### Source data
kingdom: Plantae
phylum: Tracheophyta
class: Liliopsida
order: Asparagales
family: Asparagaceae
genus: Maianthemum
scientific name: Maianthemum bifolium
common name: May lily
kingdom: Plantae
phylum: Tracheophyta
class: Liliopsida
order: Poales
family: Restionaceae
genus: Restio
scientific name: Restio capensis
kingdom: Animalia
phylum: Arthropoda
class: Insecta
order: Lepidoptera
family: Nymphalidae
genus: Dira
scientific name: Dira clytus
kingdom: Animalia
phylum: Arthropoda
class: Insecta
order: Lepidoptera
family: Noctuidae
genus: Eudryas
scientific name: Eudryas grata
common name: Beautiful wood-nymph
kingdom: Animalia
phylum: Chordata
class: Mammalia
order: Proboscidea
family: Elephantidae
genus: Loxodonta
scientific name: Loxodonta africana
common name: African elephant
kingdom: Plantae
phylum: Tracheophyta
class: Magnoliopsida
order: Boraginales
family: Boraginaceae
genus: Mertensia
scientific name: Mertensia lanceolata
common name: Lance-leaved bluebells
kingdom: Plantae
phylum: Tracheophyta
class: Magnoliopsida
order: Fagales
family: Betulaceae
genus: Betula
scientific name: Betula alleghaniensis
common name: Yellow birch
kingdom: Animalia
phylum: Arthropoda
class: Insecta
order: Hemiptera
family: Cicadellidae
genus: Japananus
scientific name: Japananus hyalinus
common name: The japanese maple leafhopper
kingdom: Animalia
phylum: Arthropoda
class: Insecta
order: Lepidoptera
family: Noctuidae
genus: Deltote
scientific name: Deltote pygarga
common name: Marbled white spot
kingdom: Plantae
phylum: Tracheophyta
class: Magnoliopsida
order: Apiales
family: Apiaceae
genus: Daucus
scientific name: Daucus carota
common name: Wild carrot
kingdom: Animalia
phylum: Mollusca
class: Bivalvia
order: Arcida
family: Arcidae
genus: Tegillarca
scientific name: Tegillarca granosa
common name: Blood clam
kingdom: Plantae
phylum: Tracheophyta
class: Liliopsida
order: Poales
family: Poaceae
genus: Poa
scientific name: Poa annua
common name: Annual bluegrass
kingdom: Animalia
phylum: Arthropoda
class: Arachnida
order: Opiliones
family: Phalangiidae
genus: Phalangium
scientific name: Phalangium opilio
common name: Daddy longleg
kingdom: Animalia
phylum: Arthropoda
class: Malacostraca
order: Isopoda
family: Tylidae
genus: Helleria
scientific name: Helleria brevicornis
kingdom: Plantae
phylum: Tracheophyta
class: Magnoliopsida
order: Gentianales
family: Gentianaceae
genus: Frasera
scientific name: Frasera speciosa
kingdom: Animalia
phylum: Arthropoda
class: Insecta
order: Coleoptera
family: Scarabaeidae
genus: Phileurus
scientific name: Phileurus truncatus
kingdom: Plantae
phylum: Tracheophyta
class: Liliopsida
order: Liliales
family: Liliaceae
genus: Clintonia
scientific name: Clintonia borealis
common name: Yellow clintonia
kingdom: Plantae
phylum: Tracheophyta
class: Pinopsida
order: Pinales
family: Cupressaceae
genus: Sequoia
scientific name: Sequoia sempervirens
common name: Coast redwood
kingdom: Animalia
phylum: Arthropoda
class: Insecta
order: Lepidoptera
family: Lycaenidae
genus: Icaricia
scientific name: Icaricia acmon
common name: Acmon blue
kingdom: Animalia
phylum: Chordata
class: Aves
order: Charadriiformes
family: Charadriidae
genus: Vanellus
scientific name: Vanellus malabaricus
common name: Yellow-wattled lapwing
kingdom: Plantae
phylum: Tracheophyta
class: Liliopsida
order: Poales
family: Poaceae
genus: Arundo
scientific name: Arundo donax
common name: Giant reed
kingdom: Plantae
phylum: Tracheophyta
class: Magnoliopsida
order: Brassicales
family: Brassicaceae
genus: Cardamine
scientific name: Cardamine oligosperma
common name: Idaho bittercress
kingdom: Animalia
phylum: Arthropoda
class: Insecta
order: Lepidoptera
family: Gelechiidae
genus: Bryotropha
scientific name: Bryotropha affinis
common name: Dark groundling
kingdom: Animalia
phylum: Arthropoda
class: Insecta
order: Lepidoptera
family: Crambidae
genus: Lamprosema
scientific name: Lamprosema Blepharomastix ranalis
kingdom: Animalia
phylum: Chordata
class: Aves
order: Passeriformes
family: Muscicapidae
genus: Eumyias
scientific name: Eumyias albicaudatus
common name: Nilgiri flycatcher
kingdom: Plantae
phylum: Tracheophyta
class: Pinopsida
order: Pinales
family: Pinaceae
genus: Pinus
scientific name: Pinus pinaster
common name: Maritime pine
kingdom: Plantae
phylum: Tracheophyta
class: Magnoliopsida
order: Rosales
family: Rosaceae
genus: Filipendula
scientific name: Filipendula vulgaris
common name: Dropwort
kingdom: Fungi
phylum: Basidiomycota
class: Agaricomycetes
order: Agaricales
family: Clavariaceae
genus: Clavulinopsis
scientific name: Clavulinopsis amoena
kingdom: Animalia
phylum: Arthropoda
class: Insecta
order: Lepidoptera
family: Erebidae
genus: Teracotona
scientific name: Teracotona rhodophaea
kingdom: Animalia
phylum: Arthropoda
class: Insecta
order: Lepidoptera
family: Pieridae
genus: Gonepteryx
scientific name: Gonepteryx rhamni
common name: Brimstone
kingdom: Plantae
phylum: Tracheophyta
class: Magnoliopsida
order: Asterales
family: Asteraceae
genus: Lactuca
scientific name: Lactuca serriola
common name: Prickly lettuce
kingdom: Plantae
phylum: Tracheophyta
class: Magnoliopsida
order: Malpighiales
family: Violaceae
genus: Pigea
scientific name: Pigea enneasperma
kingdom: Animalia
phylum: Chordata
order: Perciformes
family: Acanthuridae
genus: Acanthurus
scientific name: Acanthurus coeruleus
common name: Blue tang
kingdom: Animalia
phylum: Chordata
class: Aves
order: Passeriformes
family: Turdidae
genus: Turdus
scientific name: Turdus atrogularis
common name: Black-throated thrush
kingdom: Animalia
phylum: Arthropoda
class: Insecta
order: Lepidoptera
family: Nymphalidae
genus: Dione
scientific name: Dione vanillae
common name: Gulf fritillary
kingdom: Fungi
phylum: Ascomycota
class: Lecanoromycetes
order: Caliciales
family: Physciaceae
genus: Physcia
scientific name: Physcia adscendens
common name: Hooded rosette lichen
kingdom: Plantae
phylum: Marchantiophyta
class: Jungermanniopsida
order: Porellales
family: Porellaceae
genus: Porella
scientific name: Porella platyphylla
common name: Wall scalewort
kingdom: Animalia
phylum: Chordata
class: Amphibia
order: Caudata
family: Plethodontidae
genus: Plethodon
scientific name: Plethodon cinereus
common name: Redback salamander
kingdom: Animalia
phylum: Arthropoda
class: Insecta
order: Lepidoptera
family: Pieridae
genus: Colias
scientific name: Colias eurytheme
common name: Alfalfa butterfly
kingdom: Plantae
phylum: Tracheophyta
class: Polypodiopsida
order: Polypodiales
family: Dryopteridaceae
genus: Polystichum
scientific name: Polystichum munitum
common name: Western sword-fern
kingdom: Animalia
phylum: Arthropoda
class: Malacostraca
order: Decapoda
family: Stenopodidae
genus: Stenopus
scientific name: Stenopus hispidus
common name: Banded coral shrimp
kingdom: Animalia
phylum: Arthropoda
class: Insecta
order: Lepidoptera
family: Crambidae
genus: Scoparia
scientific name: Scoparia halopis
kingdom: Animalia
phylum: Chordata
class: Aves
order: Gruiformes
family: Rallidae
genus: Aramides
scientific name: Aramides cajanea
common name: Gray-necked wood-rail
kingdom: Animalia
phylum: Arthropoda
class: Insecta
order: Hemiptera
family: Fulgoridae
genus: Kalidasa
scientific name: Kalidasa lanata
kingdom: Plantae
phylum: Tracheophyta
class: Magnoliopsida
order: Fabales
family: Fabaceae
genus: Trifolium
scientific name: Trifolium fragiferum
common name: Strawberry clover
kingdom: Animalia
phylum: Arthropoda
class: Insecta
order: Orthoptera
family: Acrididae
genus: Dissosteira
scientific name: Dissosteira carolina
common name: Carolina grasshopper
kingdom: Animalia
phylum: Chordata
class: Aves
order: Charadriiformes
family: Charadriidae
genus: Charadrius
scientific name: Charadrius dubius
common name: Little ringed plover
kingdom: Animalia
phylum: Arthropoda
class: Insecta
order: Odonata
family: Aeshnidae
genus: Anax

### What you have to do
Copy out the lines of the records from the one containing "scientific name: Scoparia halopis" through the final line of the records, inclusive.

### In response
scientific name: Scoparia halopis
kingdom: Animalia
phylum: Chordata
class: Aves
order: Gruiformes
family: Rallidae
genus: Aramides
scientific name: Aramides cajanea
common name: Gray-necked wood-rail
kingdom: Animalia
phylum: Arthropoda
class: Insecta
order: Hemiptera
family: Fulgoridae
genus: Kalidasa
scientific name: Kalidasa lanata
kingdom: Plantae
phylum: Tracheophyta
class: Magnoliopsida
order: Fabales
family: Fabaceae
genus: Trifolium
scientific name: Trifolium fragiferum
common name: Strawberry clover
kingdom: Animalia
phylum: Arthropoda
class: Insecta
order: Orthoptera
family: Acrididae
genus: Dissosteira
scientific name: Dissosteira carolina
common name: Carolina grasshopper
kingdom: Animalia
phylum: Chordata
class: Aves
order: Charadriiformes
family: Charadriidae
genus: Charadrius
scientific name: Charadrius dubius
common name: Little ringed plover
kingdom: Animalia
phylum: Arthropoda
class: Insecta
order: Odonata
family: Aeshnidae
genus: Anax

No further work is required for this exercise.